In another related experiment with two previous Ph.D. students, Amir found a surcharge much more effective for encouraging customers to use recycled mugs than a discount. Why? Because the surcharge signals a norm exists that invites a surcharge. “So, you can affect positive behavior change by framing the incentives in a way that signals a norm. That's very powerful.”

In another field experiment currently underway, Amir is collaborating with a former Ph.D. student to demonstrate that the quantity-integrated selling format yields higher sales compared with the quantity-sequential selling format.  That is, instead of asking whether you would like to buy something and then asking how many, one can simply ask how many would you like to buy? This work, including over 30 laboratory experiments testing various product offers and shopping contexts within a large, global IT company, teaches us about the psychology and structure of choice formats. The field experiment, involving hundreds of thousands of observations, yielded higher sales of a major office supply item amounting to over $1 million in revenue for the company.

Bringing Real Value to Big Business through Field Experiments

When sharing these kinds of intriguing findings, you see Amir’s relentless energy grow. He describes these intersections— when behavioral science research, field experiments, and big business intersect—as a “spectacular, three-way street.”

For these same reasons, he passionately collaborates with his Ph.D. students, present and past, and many go on to succeed in ways that big business and the media notice. Alumnus Pierre Sleiman Jr.’s company Go Green Agriculture with Hydroponics now sells lettuce to Whole Foods and Costco and invited a $25 million buying offer upon Sleiman’s graduation. The first product design for the packaging of live lettuce came up as conversation topic in Amir’s class—and he loves that connection. “You have this direct impact on the world, through the success of the students, and that's phenomenal.” Amir also serves as a faculty member for the Student Veterans Association, something he holds close to his heart as a fellow veteran—and someone who can understand the unique nature of this community. “We have a common language,” he says.

When teaching Lab to Market, Applied Market Research and various Ph.D. classes, he views his role as someone who is teaching smart, curious people how to think. “I teach not what to think, but how to think by throwing challenges at them and guiding them on how to solve them correctly,” he says. All courses he designs involve hands-on learning and instill in his students the vital role that positioning has in a company’s success.

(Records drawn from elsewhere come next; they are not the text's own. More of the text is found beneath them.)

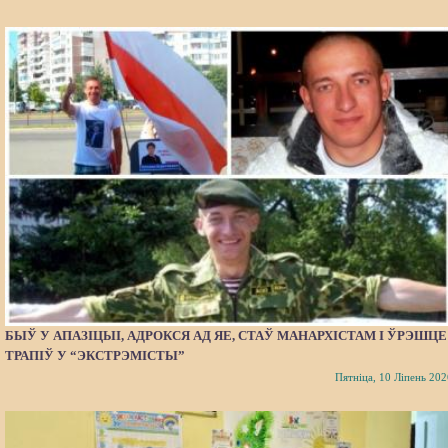
БЫЎ У АПАЗІЦЫІ, АДРОКСЯ АД ЯЕ, СТАЎ МАНАРХІСТАМ І ЎРЭШЦЕ
ТРАПІЎ У “ЭКСТРЭМІСТЫ”
Пятніца, 10 Ліпень 202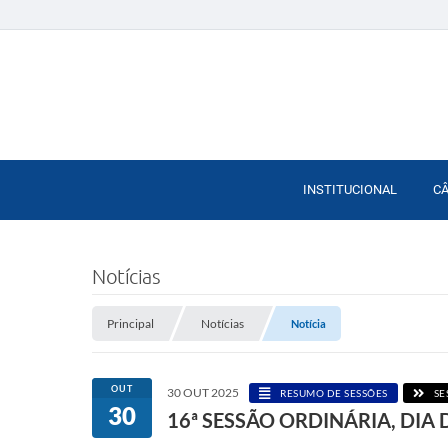
INSTITUCIONAL
C
Notícias
Principal
Notícias
Notícia
OUT
30 OUT 2025
RESUMO DE SESSÕES
SE
30
16ª SESSÃO ORDINÁRIA, DIA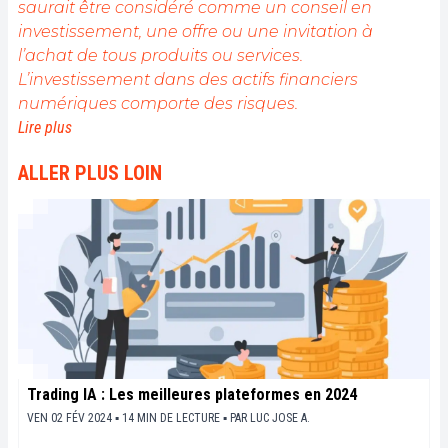
saurait être considéré comme un conseil en
investissement, une offre ou une invitation à
l’achat de tous produits ou services.
L’investissement dans des actifs financiers
numériques comporte des risques.
Lire plus
ALLER PLUS LOIN
Trading IA : Les meilleures plateformes en 2024
VEN 02 FÉV 2024 ▪ 14 MIN DE LECTURE ▪
PAR
LUC JOSE A.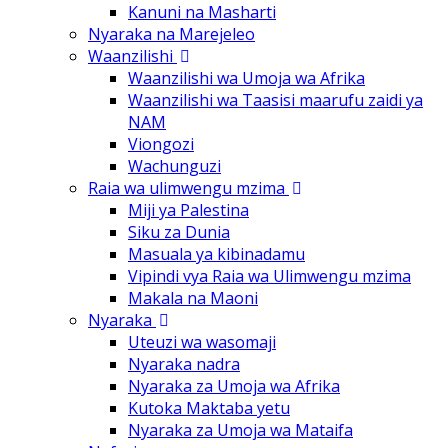
Kanuni na Masharti
Nyaraka na Marejeleo
Waanzilishi
Waanzilishi wa Umoja wa Afrika
Waanzilishi wa Taasisi maarufu zaidi ya
NAM
Viongozi
Wachunguzi
Raia wa ulimwengu mzima
Miji ya Palestina
Siku za Dunia
Masuala ya kibinadamu
Vipindi vya Raia wa Ulimwengu mzima
Makala na Maoni
Nyaraka
Uteuzi wa wasomaji
Nyaraka nadra
Nyaraka za Umoja wa Afrika
Kutoka Maktaba yetu
Nyaraka za Umoja wa Mataifa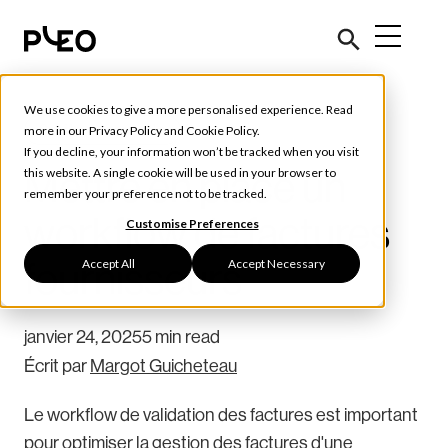
We use cookies to give a more personalised experience. Read
Outils et conseils
more in our
Privacy Policy
and
Cookie Policy
.
If you decline, your information won’t be tracked when you visit
Mettre en place un
this website. A single cookie will be used in your browser to
remember your preference not to be tracked.
workflow de factures
Customise Preferences
Accept All
Accept Necessary
fournisseurs
janvier 24, 2025
5 min read
Écrit par
Margot Guicheteau
Le workflow de validation des factures est important
pour optimiser la gestion des factures d'une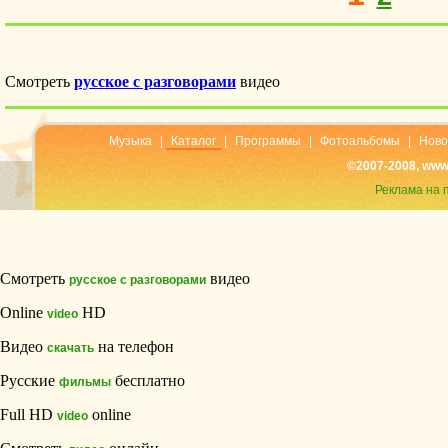
Музыка
|
Каталог
|
Программы
|
Фотоальбомы
|
Ново
©2007-2008, www
Реклама на 
Смотреть
видео
русское с разговорами
Online
HD
video
Видео
на телефон
скачать
Русские
бесплатно
фильмы
Full HD
online
video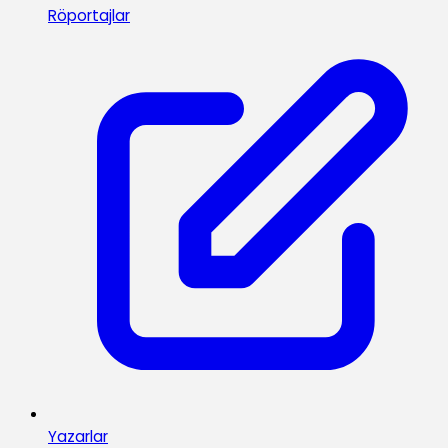
Röportajlar
Yazarlar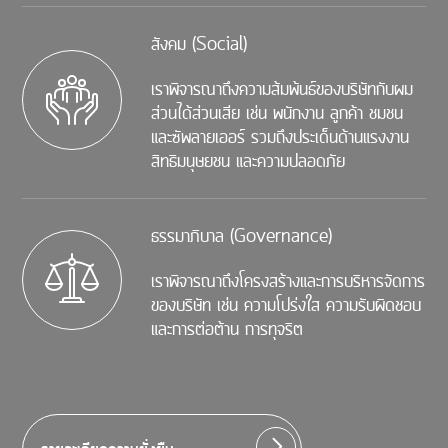
สังคม (Social)
เราพิจารณาถึงความส้มพ้นธ์ของบริษัทกับผม
ส่วนได้ส่วนเสีย เช่น พนักงาน ลูกค้า ชมชน
และซัพลายเออร์ รวมถึงประเด็นด้านแรงงาน
สิทธิมนุษยชน และความปลอดภัย
ธรรมาภิบาล (Governance)
เราพิจารณาถึงโครงสร้างและการบริหารจัดการ
ของบริษัท เช่น ความโปร่งใส ความรับผิดชอบ
และการต่อต้าน การทุจริต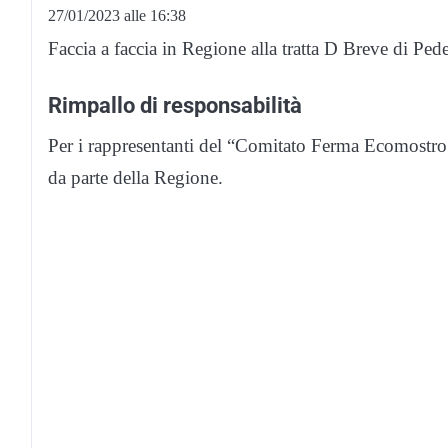
27/01/2023 alle 16:38
Faccia a faccia in Regione alla tratta D Breve di P
Rimpallo di responsabilità
Per i rappresentanti del “Comitato Ferma Ecomostro 
da parte della Regione.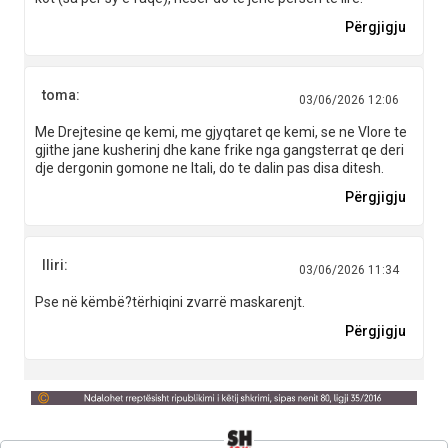
Përgjigju
toma:
03/06/2026 12:06
Me Drejtesine qe kemi, me gjyqtaret qe kemi, se ne Vlore te
gjithe jane kusherinj dhe kane frike nga gangsterrat qe deri
dje dergonin gomone ne Itali, do te dalin pas disa ditesh.
Përgjigju
Iliri:
03/06/2026 11:34
Pse në këmbë?tërhiqini zvarrë maskarenjt.
Përgjigju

With the pandemic still underway at the time of this article, Amir’s ongoing focus is on his students, research, and ambitions for the Rady School’s future. Given the growing success of his Ph.D. students, his own research interests and the excellence among his faculty peers, like Kanishka Misra and Karsten Hansen, he sees the Rady School leading the world at combining experiments with big data analysis to solve business problems. “This is the future, and Rady could quickly become a world leader in this direction,” he muses. “And I think that’s going to have a big impact.”